The oligoadenylate synthetase (OAS)–RNase L system is an IFN-inducible antiviral pathway activated by viral infection. Viral double-stranded (ds) RNA activates OAS isoforms that synthesize the second messenger 2-5A, which binds and activates the pseudokinase-endoribonuclease RNase L. In cells, OAS activation is tamped down by ADAR1, an adenosine deaminase that destabilizes dsRNA. Mutation of ADAR1 is one cause of Aicardi-Goutières syndrome (AGS), an interferonopathy in children. ADAR1 deficiency in human cells can lead to RNase L activation and subsequent cell death. To evaluate RNase L as a possible therapeutic target for AGS, we sought to identify small-molecule inhibitors of RNase L. A 500-compound library of protein kinase inhibitors was screened for modulators of RNase L activity in vitro. We identified ellagic acid (EA) as a hit with 10-fold higher selectivity against RNase L compared with its nearest paralog, IRE1. SAR analysis identified valoneic acid dilactone (VAL) as a superior inhibitor of RNase L, with 100-fold selectivity over IRE1. Mechanism-of-action analysis indicated that EA and VAL do not bind to the pseudokinase domain of RNase L despite acting as ATP competitive inhibitors of the protein kinase CK2. VAL is nontoxic and functional in cells, although with a 1,000-fold decrease in potency, as measured by RNA cleavage activity in response to treatment with dsRNA activator or by rescue of cell lethality resulting from self dsRNA induced by ADAR1 deficiency. These studies lay the foundation for understanding novel modes of regulating RNase L function using small-molecule inhibitors and avenues of therapeutic potential.

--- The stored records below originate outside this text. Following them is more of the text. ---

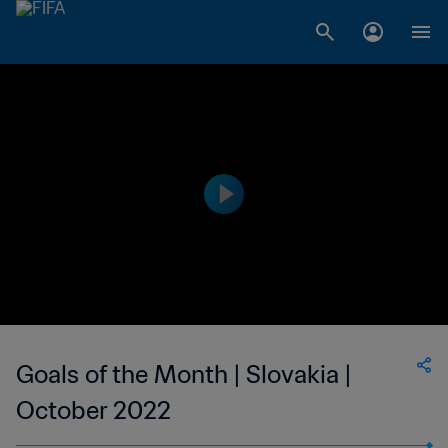
Goals of the Month | Slovakia |
October 2022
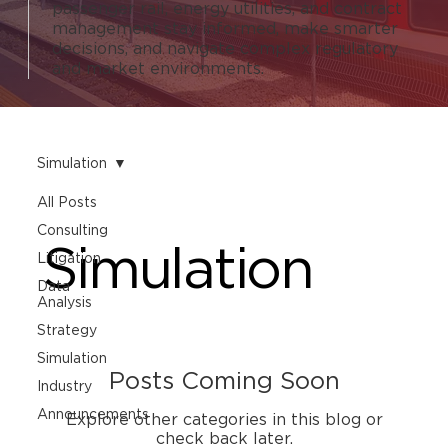
passenger rail, energy utilities, and contract
management stay informed, make smarter
decisions, and navigate complex regulatory
and market environments.
Simulation
All Posts
Consulting
Simulation
Litigation
Data
Analysis
Strategy
Simulation
Posts Coming Soon
Industry
Announcements
Explore other categories in this blog or
check back later.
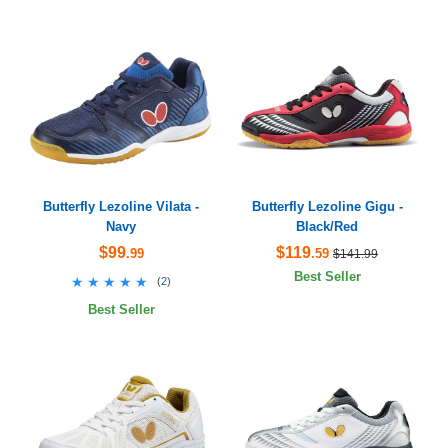
Butterfly Lezoline Vilata -
Butterfly Lezoline Gigu -
Navy
Black/Red
$99
$119
.99
.59
$141.99
Best Seller
★★★★★
★★★★★
(
2
)
Best Seller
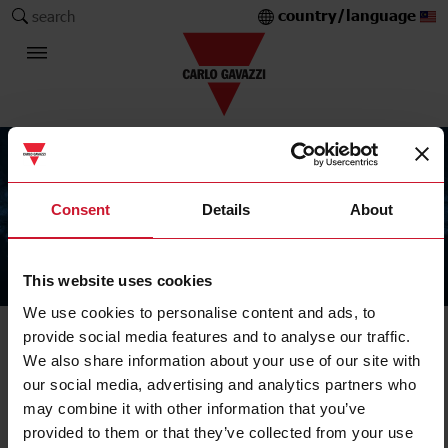
country/language
search
Consent
Details
About
This website uses cookies
The Carlo Gavazzi Group
We use cookies to personalise content and ads, to
provide social media features and to analyse our traffic.
We also share information about your use of our site with
our social media, advertising and analytics partners who
may combine it with other information that you’ve
provided to them or that they’ve collected from your use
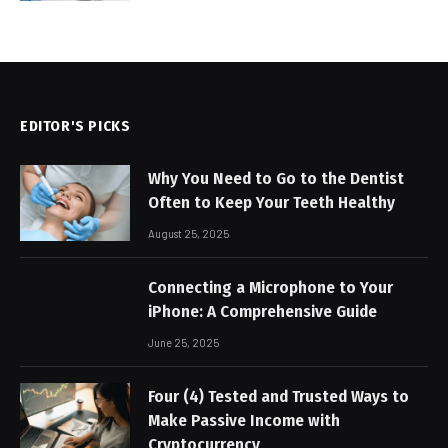
EDITOR'S PICKS
Why You Need to Go to the Dentist
Often to Keep Your Teeth Healthy
August 25, 2025
Connecting a Microphone to Your
iPhone: A Comprehensive Guide
June 25, 2025
Four (4) Tested and Trusted Ways to
Make Passive Income with
Cryptocurrency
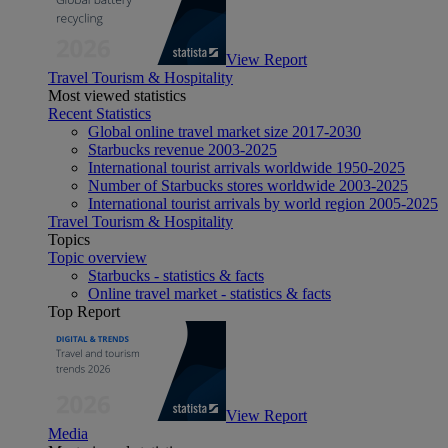
View Report
Travel Tourism & Hospitality
Most viewed statistics
Recent Statistics
Global online travel market size 2017-2030
Starbucks revenue 2003-2025
International tourist arrivals worldwide 1950-2025
Number of Starbucks stores worldwide 2003-2025
International tourist arrivals by world region 2005-2025
Travel Tourism & Hospitality
Topics
Topic overview
Starbucks - statistics & facts
Online travel market - statistics & facts
Top Report
View Report
Media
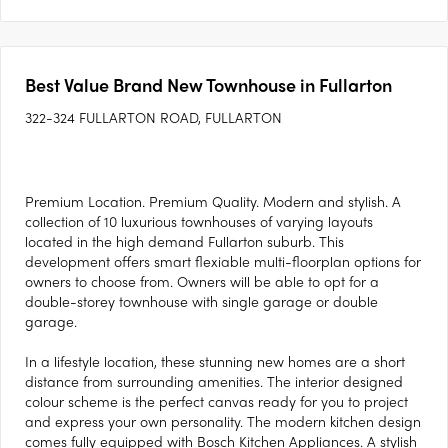
Best Value Brand New Townhouse in Fullarton
322-324 FULLARTON ROAD, FULLARTON
Premium Location. Premium Quality. Modern and stylish. A
collection of 10 luxurious townhouses of varying layouts
located in the high demand Fullarton suburb. This
development offers smart flexiable multi-floorplan options for
owners to choose from. Owners will be able to opt for a
double-storey townhouse with single garage or double
garage.
In a lifestyle location, these stunning new homes are a short
distance from surrounding amenities. The interior designed
colour scheme is the perfect canvas ready for you to project
and express your own personality. The modern kitchen design
comes fully equipped with Bosch Kitchen Appliances. A stylish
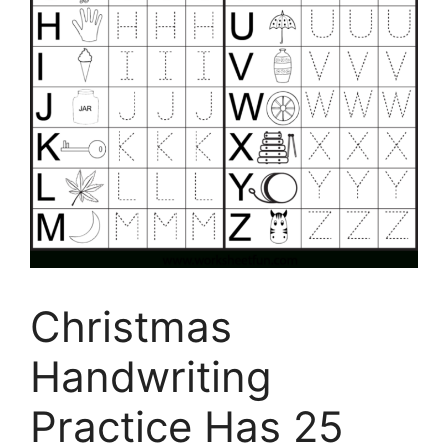
Christmas
Handwriting
Practice Has 25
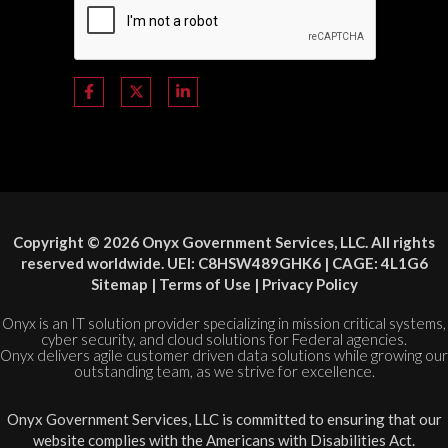
Copyright © 2026 Onyx Government Services, LLC. All rights
reserved worldwide. UEI: C8HSW489GHK6 | CAGE: 4L1G6
Sitemap
|
Terms of Use
|
Privacy Policy
Onyx is an IT solution provider specializing in mission critical systems,
cyber security, and cloud solutions for Federal agencies.
Onyx delivers agile customer driven data solutions while growing our
outstanding team, as we strive for excellence.
Onyx Government Services, LLC is committed to ensuring that our
website complies with the Americans with Disabilities Act.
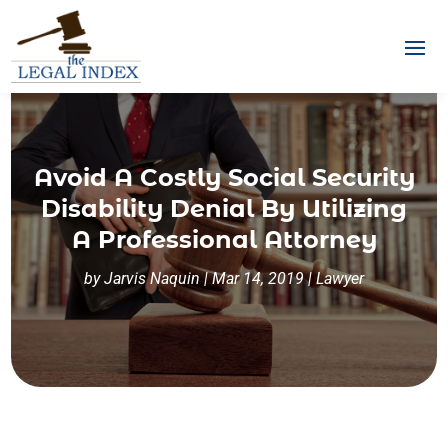
Avoid A Costly Social Security
Disability Denial By Utilizing
A Professional Attorney
by
Jarvis Naquin
|
Mar 14, 2019
|
Lawyer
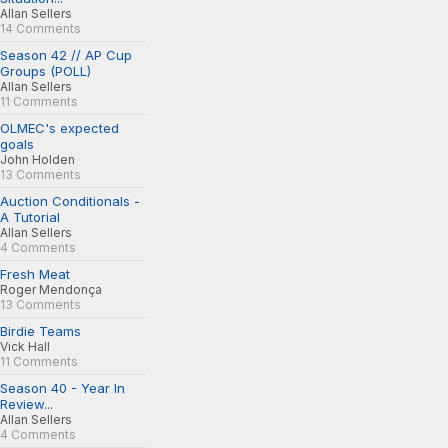
Allan Sellers
14 Comments
Season 42 // AP Cup
Groups (POLL)
Allan Sellers
11 Comments
OLMEC's expected
goals
John Holden
13 Comments
Auction Conditionals -
A Tutorial
Allan Sellers
4 Comments
Fresh Meat
Roger Mendonça
13 Comments
Birdie Teams
Vick Hall
11 Comments
Season 40 - Year In
Review...
Allan Sellers
4 Comments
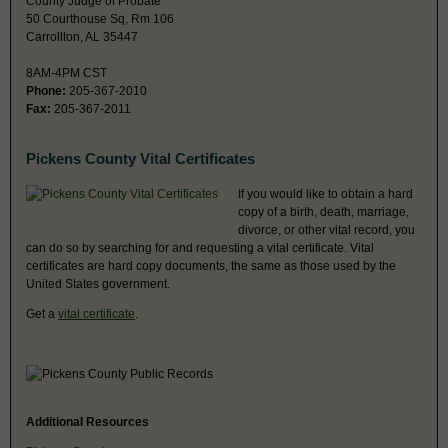
County Judge of Probate
50 Courthouse Sq, Rm 106
Carrollton, AL 35447
8AM-4PM CST
Phone:
205-367-2010
Fax:
205-367-2011
Pickens County Vital Certificates
If you would like to obtain a hard
copy of a birth, death, marriage,
divorce, or other vital record, you
can do so by searching for and requesting a vital certificate. Vital
certificates are hard copy documents, the same as those used by the
United States government.
Get a
vital certificate
.
Additional Resources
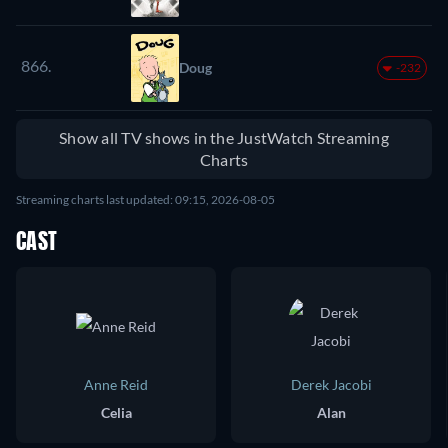
866.
Doug
-232
Show all TV shows in the JustWatch Streaming
Charts
Streaming charts last updated: 09:15, 2026-08-05
CAST
Anne Reid
Derek Jacobi
Celia
Alan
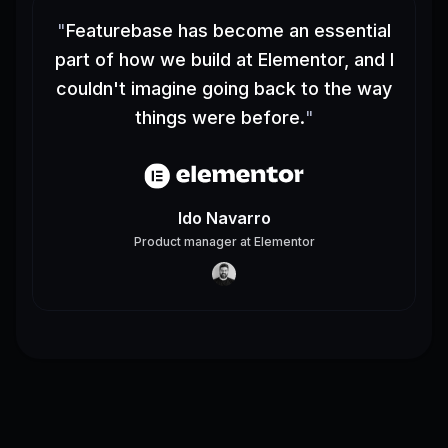
"
Featurebase has become an essential
part of how we build at Elementor, and I
couldn't imagine going back to the way
things were before.
"
Ido Navarro
Product manager
at
Elementor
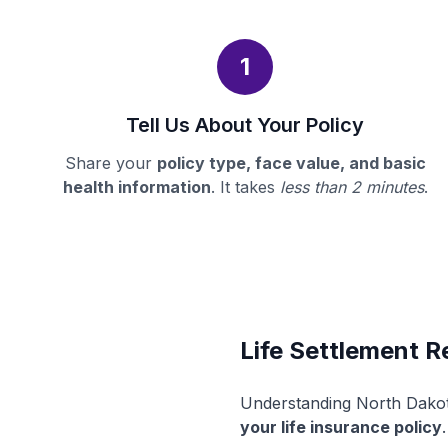
1
Tell Us About Your Policy
Share your
policy type, face value, and basic
health information
. It takes
less than 2 minutes
.
Life Settlement R
Understanding North Dakota
your life insurance policy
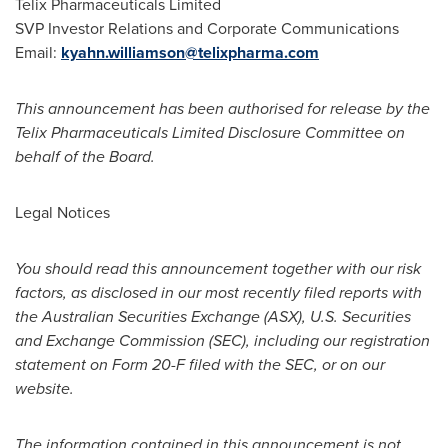
Telix Pharmaceuticals Limited
SVP Investor Relations and Corporate Communications
Email:
kyahn.williamson@telixpharma.com
This announcement has been authorised for release by the
Telix Pharmaceuticals Limited Disclosure Committee on
behalf of the Board.
Legal Notices
You should read this announcement together with our risk
factors, as disclosed in our most recently filed reports with
the Australian Securities Exchange (ASX), U.S. Securities
and Exchange Commission (SEC), including our registration
statement on Form 20-F filed with the SEC, or on our
website.
The information contained in this announcement is not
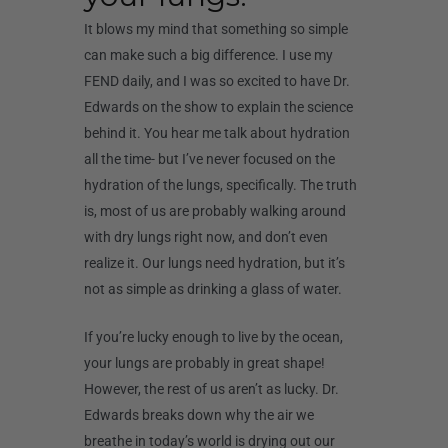
It blows my mind that something so simple
can make such a big difference. I use my
FEND daily, and I was so excited to have Dr.
Edwards on the show to explain the science
behind it. You hear me talk about hydration
all the time- but I’ve never focused on the
hydration of the lungs, specifically. The truth
is, most of us are probably walking around
with dry lungs right now, and don’t even
realize it. Our lungs need hydration, but it’s
not as simple as drinking a glass of water.
If you’re lucky enough to live by the ocean,
your lungs are probably in great shape!
However, the rest of us aren’t as lucky. Dr.
Edwards breaks down why the air we
breathe in today’s world is drying out our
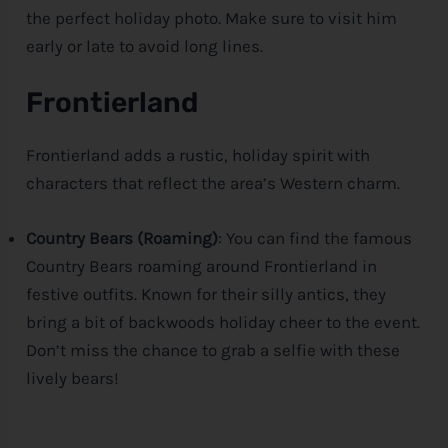
the perfect holiday photo. Make sure to visit him
early or late to avoid long lines.
Frontierland
Frontierland adds a rustic, holiday spirit with
characters that reflect the area’s Western charm.
Country Bears (Roaming)
: You can find the famous
Country Bears roaming around Frontierland in
festive outfits. Known for their silly antics, they
bring a bit of backwoods holiday cheer to the event.
Don’t miss the chance to grab a selfie with these
lively bears!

寡腺苷酸合成酶（OAS）-RNase L系统是由病毒感染激活的IFN诱导型抗病毒途径。病毒双链（ds）RNA激活了OAS亚型，该亚型合成了第二个信使2-5A，后者结合并激活了假激酶-核糖核酸内切酶RNaseL。在细胞中，OAS激活被ADAR1抑制，这是一种使dsRNA稳定的腺苷脱氨酶。ADAR1突变是儿童心律失常性心律失常综合征（AGS）的原因之一。人细胞中的ADAR1缺乏会导致RNase L活化和随后的细胞死亡。为了评估RNase L作为AGS的可能治疗靶标，我们寻求鉴定RNase L的小分子抑制剂。筛选了500种蛋白激酶抑制剂的化合物文库，用于体外RNase L活性的调节剂。我们将鞣花酸（EA）鉴定为对RNase L的选择性比其最接近的同源物IRE1高10倍的命中。SAR分析表明，瓦尼酸双内酯（VAL）是RNase L的优良抑制剂，选择性比IRE1高100倍。作用机理分析表明，尽管EA和VAL充当蛋白激酶CK2的ATP竞争性抑制剂，但它们并未与RNase L的假激酶结构域结合。VAL在细胞中无毒且无功能，尽管效价降低了1000倍，如通过响应dsRNA激活剂处理的RNA裂解活性或通过挽救由ADAR1缺乏引起的自身dsRNA导致的细胞杀伤力来衡量。这些研究为了解使用小分子抑制剂调节RNase L功能的新模式和治疗潜力奠定了基础。